When answering the
previous question, I alluded to the theory that digital age students’ brains appear to be wired differently to
Gen X or the
Baby Boomers (or generations before) and I would like to investigate this a little further as part of my inquiry.
In her 2004 lecture ‘Educating the Net Generation’,
Dr Diana Oblinger refers to the occurrence of
neuroplasticity/the belief that a persons environment can alter the way that their brain is ‘wired’. Statistics (US) referred to in
Dr Oblinger’s seminar show us that today’s average student spends 10,000 hours playing video games, sends 200,000 emails, watches 20,000 hours of TV, spends 10,000 on a cell phone and less than 5000 hours reading! These young people are a generation of ‘self-teaching students’ who when they hear about something go straight online to research it, they multitask without even realising that they are doing it and can be on the Internet researching, txting a friend on their cell phone and carrying on several IM conversations, all at once! These are digitally literate, mobile, always ‘on’, experiential and social beings. These are all positive attributes, however a flip side to this ‘now, now, now’ attitude is that students have very short attention spans and can quite quickly choose not to pay attention.

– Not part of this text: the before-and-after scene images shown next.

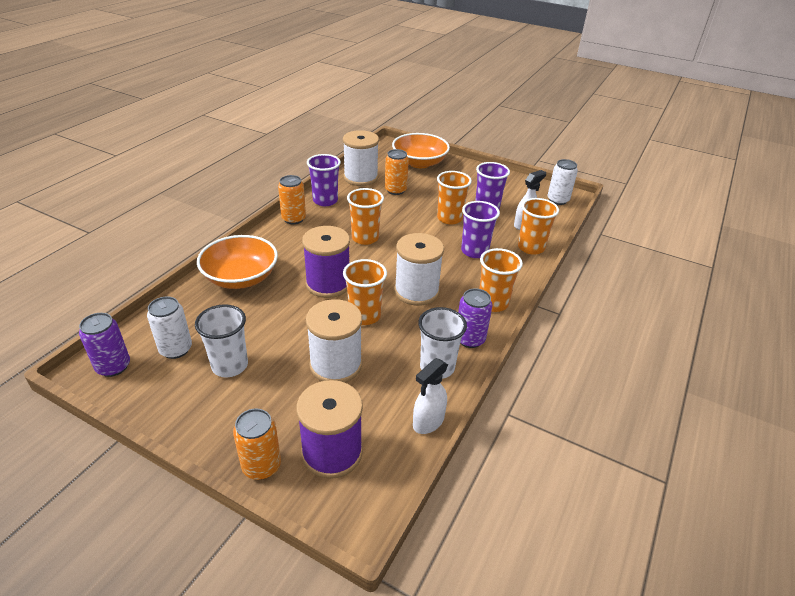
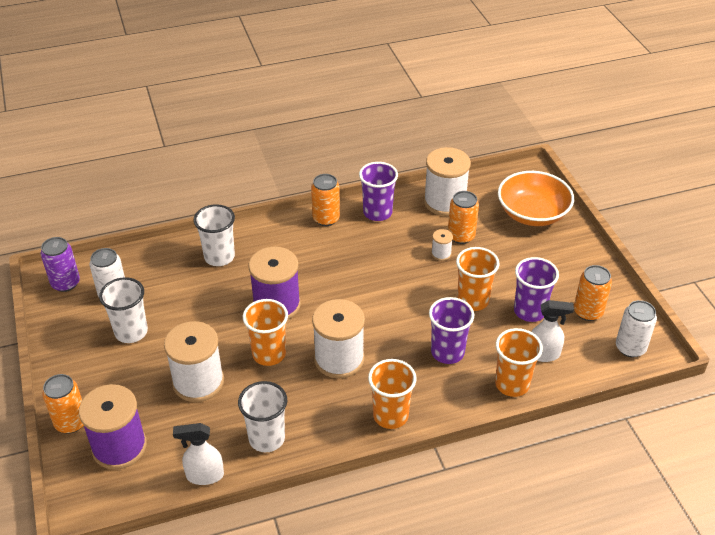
camera: 45 degrees right, 5 degrees up
orange bowl [197,235,278,289] -> white cup [194,204,235,266]
orange cup [347,188,384,245] -> none
purple can [458,288,493,348] -> none
none -> white spool [431,229,453,261]
none -> orange can [574,265,612,321]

This is a generation who thrive on instant gratification, therefore the challenge for the teacher in today’s classroom is to keep those downloads coming in a way that will satisfy the students need for stimulation and be presented in such a way as to engage. So I think that ICT must be seen as a necessity in today’s classroom if we are going to connect with our students, encourage learning and broadcast information on a wavelength that they are already tuned into. We cannot remain “
Digital Immigrant instructors, who speak an outdated language (that of the pre-digital age) … struggling to teach a population that speaks an entirely new language.” [Presky, M.
On the Horizon (NCB University Press, Vol. 9 No. 5, October 2001)]
The further into my studies I get, the more I realise that in order to operate as a competent and successful teacher I will have to be supremely organised. ICT will go along way to helping me achieve the levels of organisation required and I fully intend to seek out and embrace any technologies out there that can make my life a little easier!